To be fair, Vaughn went ultra small in many of those earlier contests, with heavy doses of wings Dorian Finney-Smith and Royce O’Neale at the 5. And offensively, Sharpe is still quite limited. His third-quarter corner three-pointer on Wednesday night was his first make of the season in seven long-range attempts and he’s been blocked on 12% of his field goal attempts, per NBA.com.
But then there are all the winning plays he has delivered, be it creating extra possessions on the offensive glass, where he only trails New York’s Mitchell Robinson for the league lead in offensive rebounding percentage among players who average at least 15 minutes per game, or by providing a strong interior defensive presence in drop pick-and-roll coverage (his 106.2 defensive rating ranks 13th among the same 272-player group).

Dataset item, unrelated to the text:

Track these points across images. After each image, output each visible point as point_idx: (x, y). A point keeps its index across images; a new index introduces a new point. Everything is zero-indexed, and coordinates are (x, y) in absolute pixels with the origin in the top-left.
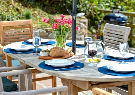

Sharpe has found a bit of a home playing in Brooklyn’s current bench unit with Finney-Smith, O’Neale, Cam Thomas, and Dennis Smith Jr. The positive 19-minute sample size is too small to promote, but there is undeniable chemistry between Smith and Sharpe on pick-and-rolls.
All of the above helps explain why the Nets are 8-2 in the Sharpe’s ten largest minute total games this season, where he has averaged 10 boards per game with four double-doubles.
It might be tougher for the Nets to transition, should they eventually opt for that route, from Claxton to Sharpe than it was from the more apple-to-apples move away from Allen. Claxton is clearly the superior player with the somewhat unique ability to guard on the perimeter as well as he does in the paint. Sharpe uses his seven-foot wingspan to maximum effect, but no one would put him in the same class as Claxton when it comes to rim protection.
The big question, though, is whether Claxton is $20 million-plus per year better. And if not, does that mean the Nets should look to trade him sometime in the next six weeks before the NBA deadline?
No matter what happens, the Nets might find themselves in the same position next year, when Sharpe’s contract will be up that summer. By then, we’ll hopefully learn more about what the newest big man, Noah Clowney, the 19-year old No. 21 overall pick from the 2023 Draft who scored his first 14 points in his second NBA game on Wednesday night, can bring to the court.
I wasn’t a fan of taking Clowney, who is shorter and even leaner than Claxton, at the time, but with the way this organization develops centers, they deserve some benefit of the doubt.